The Colombian police arrested Dolly Cifuentes Villa, accused of laundering money for the fugitive head of the Sinaloa cartel, Joaquín “Chapo” Guzmán, in a sign of the ties that link Colombian drug-trafficking groups with those of Mexico.
The Colombian police arrested Dolly Cifuentes Villa, accused of laundering money for the fugitive head of the Sinaloa cartel, Joaquín “Chapo” Guzmán, in a sign of the ties that link Colombian drug-trafficking groups with those of Mexico.
Cifuentes, 47 years old, was arrested in Envigado, near the city of Medellín, 220 kilometers northwest of Bogotá, in an operation that had U.S. support.
“She dedicated herself to generating an entire criminal enterprise around El Chapo Guzmán, based especially on the establishment of a spectrum of businesses that operated through straw men to launder assets for the Sinaloa cartel,” explained Gen. Oscar Naranjo, director of the Colombian police.
Cifuentes Villa opened import offices in Colombia, Panama, Mexico, Brazil, and the United States, valued at more than 200 million dollars. Through those offices, Guzmán laundered sums of money in the millions and accumulated abundant wealth in real estate, Naranjo affirmed.

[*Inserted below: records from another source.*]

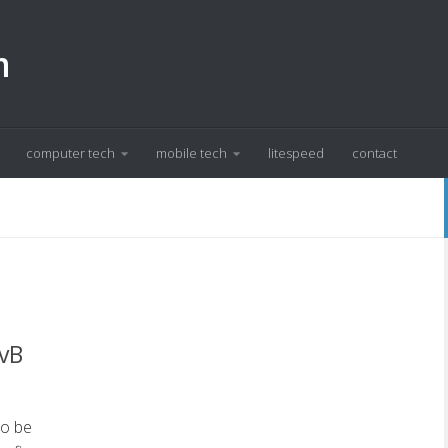
m
computer tech
mobile tech
litespeed
contact
 vB
to be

Cifuentes Villa, sought for extradition by the United States, is the sister of Francisco Cifuentes, murdered in 2007, who was the personal pilot of the slain head of the Medellín cartel, Pablo Escobar.
According to the U.S. Drug Enforcement Agency (DEA), other siblings of the detainee partnered with Guzmán and sent 30 tons of cocaine to North America in the last three years.
The Sinaloa cartel has consolidated its position as the dominant drug-trafficking group in Mexico due to its ability to corrupt authorities and the diversification and internationalization of its activities.
In recent years, the Colombian cartels have become partners of and cocaine suppliers to the Mexicans, who now control the business and are waging a bloody war against President Felipe Calderón’s administration.